* [GIVEN TEXT]

Perioperative fluid management remains controversial. Until recently, fluid management was guided by targets such as urine output, static pressures, blood pressure, and other physiologic variables. Such physiologic signs, however, are inadequate for detecting subclinical hypovolemia. This has prompted the emergence of an approach to fluid administration based on stroke volume and cardiac output—a “flow-guided” approach—designed to overcome the inadequacies of conventional physiologic signs and improve outcomes. Recent technological advances are permitting noninvasive guidance of intravenous fluid therapy to optimize intravascular volume status.
This article reviews the rationale for perioperative fluid management, strategies for perioperative fluid therapy and their associated outcomes, the types of volume expanders used, and considerations for improving perioperative fluid administration.
WHY FLUID MANAGEMENT MATTERS
Postoperative complications predict survival
In 2005, Khuri et al published a study of survival after major surgery that starkly illustrated the prognostic importance of postoperative complications. 1 In an effort to identify predictors of long-term survival, they analyzed a National Surgical Quality Improvement Program database of 105,951 patients who underwent eight common operations at Veterans Administration facilities. They found that the most important determinant of reduced postoperative survival over 8 years of follow-up was the occurrence of a complication within 30 days after surgery. The presence of a postoperative complication was a stronger predictor of death than any intraoperative or preoperative risk factor.
Fluid management is key to preventing complications
Optimizing perioperative fluid management is essential to reducing the risk of postoperative complications and mortality. Surgical patients are more likely to have serious complications and die if they have limited physiologic reserve. Adequate fluid administration may reduce the stress response to surgical trauma and support recovery.
Building on early work showing that survivors of major surgery have consistently higher postoperative cardiac output and oxygen delivery (DO 2) than do nonsurvivors, 2,3 a seminal study by Shoemaker et al showed that these types of blood flow–related parameters are predictive of both survival and complication-free survival. 4 Specifically, Shoemaker and his team showed that a protocol designed to achieve DO 2 of at least 600 mL/min/m 2 was associated with reductions in both postoperative complications and death. 4
PROBLEMS WITH PERIOPERATIVE FLUID THERAPY―AND EFFORTS TO OVERCOME THEM
Despite the utility of fluid management in reducing postoperative complications, perioperative fluid therapy is fraught with several fundamental problems:
- Blood volume cannot be evaluated accurately.

* [DATA EXTRACT]
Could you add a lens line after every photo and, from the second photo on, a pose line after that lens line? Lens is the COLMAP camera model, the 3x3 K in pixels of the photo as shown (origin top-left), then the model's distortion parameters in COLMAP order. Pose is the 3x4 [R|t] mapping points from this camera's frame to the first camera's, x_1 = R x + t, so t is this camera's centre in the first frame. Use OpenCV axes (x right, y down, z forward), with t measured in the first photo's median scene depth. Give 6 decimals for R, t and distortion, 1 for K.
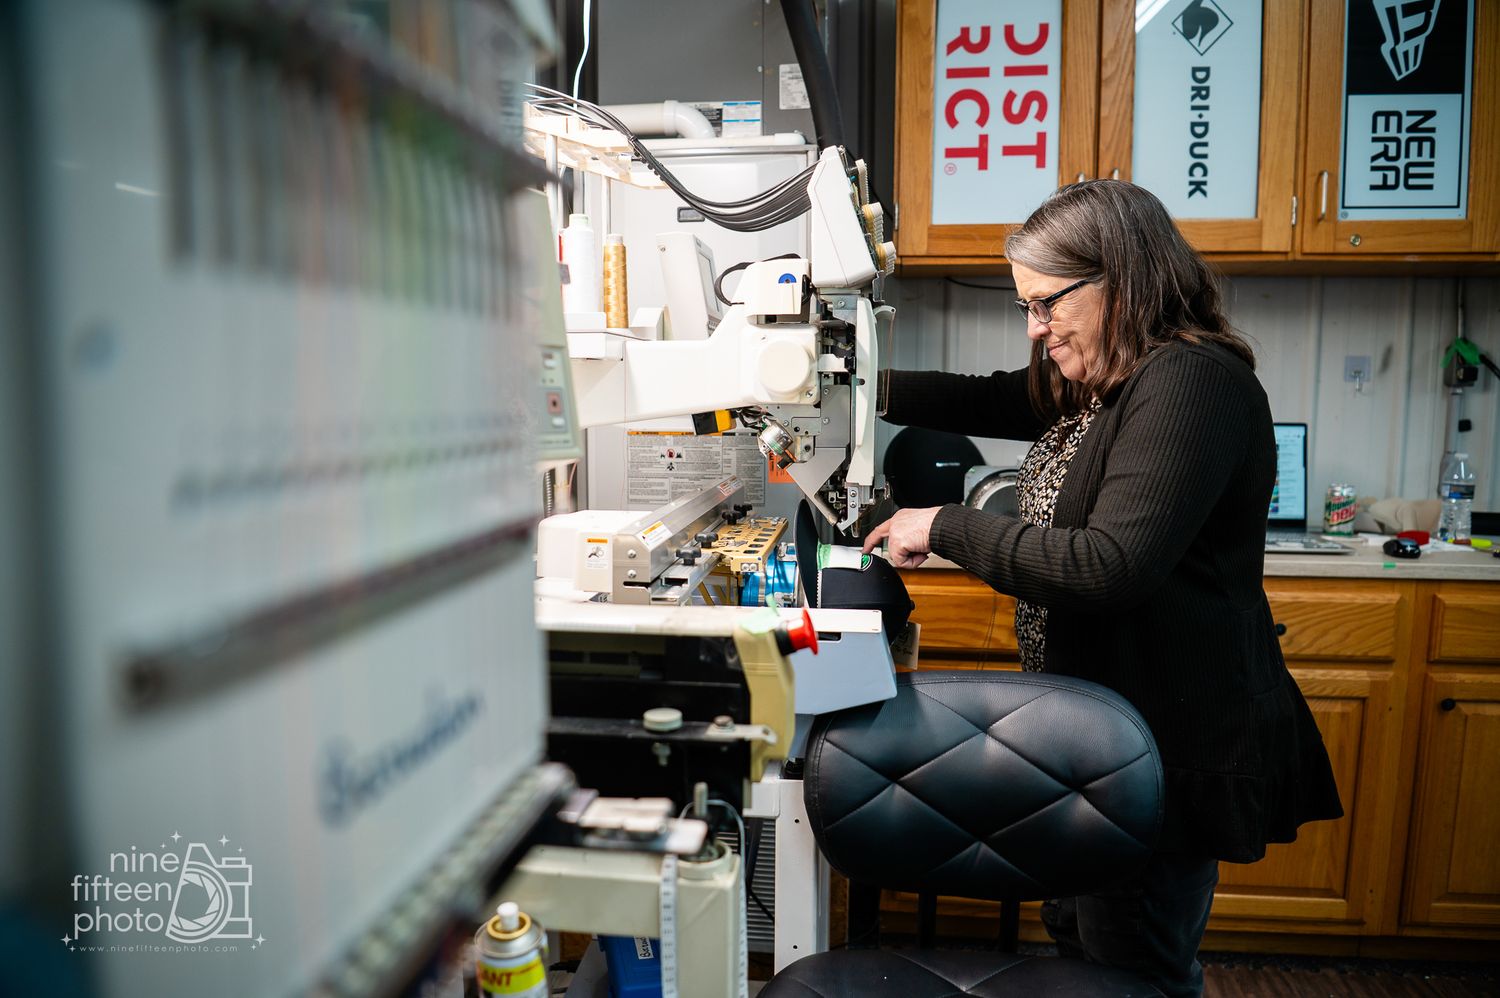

* [REQUIRED ACTION 1]
In the article on perioperative fluid management, what did Khuri et al find was the most important determinant of reduced postoperative survival?
* [REQUIRED ACTION 2]
Please continue the article on perioperative fluid management from its final line.

* [RESPONSE BOX 1]
The occurrence of a complication within 30 days after surgery.

* [RESPONSE BOX 2]
- Fluid overload cannot be identified accurately, apart from tissue edema as a result of gross fluid overload.
- Hypovolemia cannot be identified accurately. Commonly measured variables (heart rate, blood pressure, base excess, lactate) are late markers, and the patient’s status upon admission to the operating room is often unknown.
- Tissue perfusion cannot be evaluated accurately. Although lactate and venous oxygen saturation are surrogate markers, genuinely accurate markers for tissue perfusion are lacking.
For these reasons, fluids are commonly administered without the guidance of direct markers of fluid status.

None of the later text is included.